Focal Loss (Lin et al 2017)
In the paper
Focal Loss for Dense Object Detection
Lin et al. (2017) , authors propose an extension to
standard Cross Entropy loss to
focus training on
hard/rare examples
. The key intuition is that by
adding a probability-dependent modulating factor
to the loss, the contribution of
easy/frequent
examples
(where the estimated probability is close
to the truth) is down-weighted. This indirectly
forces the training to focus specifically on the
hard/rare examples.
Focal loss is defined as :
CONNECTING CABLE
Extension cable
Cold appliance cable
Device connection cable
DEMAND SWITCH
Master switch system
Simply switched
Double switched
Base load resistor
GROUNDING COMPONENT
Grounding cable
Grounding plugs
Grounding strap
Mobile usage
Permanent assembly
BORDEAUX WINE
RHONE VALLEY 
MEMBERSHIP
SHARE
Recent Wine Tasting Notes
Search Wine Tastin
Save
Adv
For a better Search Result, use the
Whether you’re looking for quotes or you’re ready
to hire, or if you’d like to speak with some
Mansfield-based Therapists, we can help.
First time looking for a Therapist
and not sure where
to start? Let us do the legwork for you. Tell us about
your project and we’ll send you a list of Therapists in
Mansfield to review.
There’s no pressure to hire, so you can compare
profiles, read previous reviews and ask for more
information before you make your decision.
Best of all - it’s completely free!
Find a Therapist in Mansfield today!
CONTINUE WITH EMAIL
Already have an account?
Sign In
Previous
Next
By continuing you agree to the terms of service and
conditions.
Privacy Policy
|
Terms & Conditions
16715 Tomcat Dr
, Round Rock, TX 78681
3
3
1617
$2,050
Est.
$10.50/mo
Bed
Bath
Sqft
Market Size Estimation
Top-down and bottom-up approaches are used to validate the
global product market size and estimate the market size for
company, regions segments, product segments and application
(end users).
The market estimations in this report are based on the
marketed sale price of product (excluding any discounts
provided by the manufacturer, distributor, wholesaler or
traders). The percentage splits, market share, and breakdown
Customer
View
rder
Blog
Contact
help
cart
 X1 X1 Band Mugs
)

## WRITTEN TASK
The whole listing should be restated word for word.

## EXPECTED ANSWER
Focal Loss (Lin et al 2017)
In the paper
Focal Loss for Dense Object Detection
Lin et al. (2017) , authors propose an extension to
standard Cross Entropy loss to
focus training on
hard/rare examples
. The key intuition is that by
adding a probability-dependent modulating factor
to the loss, the contribution of
easy/frequent
examples
(where the estimated probability is close
to the truth) is down-weighted. This indirectly
forces the training to focus specifically on the
hard/rare examples.
Focal loss is defined as :
CONNECTING CABLE
Extension cable
Cold appliance cable
Device connection cable
DEMAND SWITCH
Master switch system
Simply switched
Double switched
Base load resistor
GROUNDING COMPONENT
Grounding cable
Grounding plugs
Grounding strap
Mobile usage
Permanent assembly
BORDEAUX WINE
RHONE VALLEY 
MEMBERSHIP
SHARE
Recent Wine Tasting Notes
Search Wine Tastin
Save
Adv
For a better Search Result, use the
Whether you’re looking for quotes or you’re ready
to hire, or if you’d like to speak with some
Mansfield-based Therapists, we can help.
First time looking for a Therapist
and not sure where
to start? Let us do the legwork for you. Tell us about
your project and we’ll send you a list of Therapists in
Mansfield to review.
There’s no pressure to hire, so you can compare
profiles, read previous reviews and ask for more
information before you make your decision.
Best of all - it’s completely free!
Find a Therapist in Mansfield today!
CONTINUE WITH EMAIL
Already have an account?
Sign In
Previous
Next
By continuing you agree to the terms of service and
conditions.
Privacy Policy
|
Terms & Conditions
16715 Tomcat Dr
, Round Rock, TX 78681
3
3
1617
$2,050
Est.
$10.50/mo
Bed
Bath
Sqft
Market Size Estimation
Top-down and bottom-up approaches are used to validate the
global product market size and estimate the market size for
company, regions segments, product segments and application
(end users).
The market estimations in this report are based on the
marketed sale price of product (excluding any discounts
provided by the manufacturer, distributor, wholesaler or
traders). The percentage splits, market share, and breakdown
Customer
View
rder
Blog
Contact
help
cart
 X1 X1 Band Mugs
)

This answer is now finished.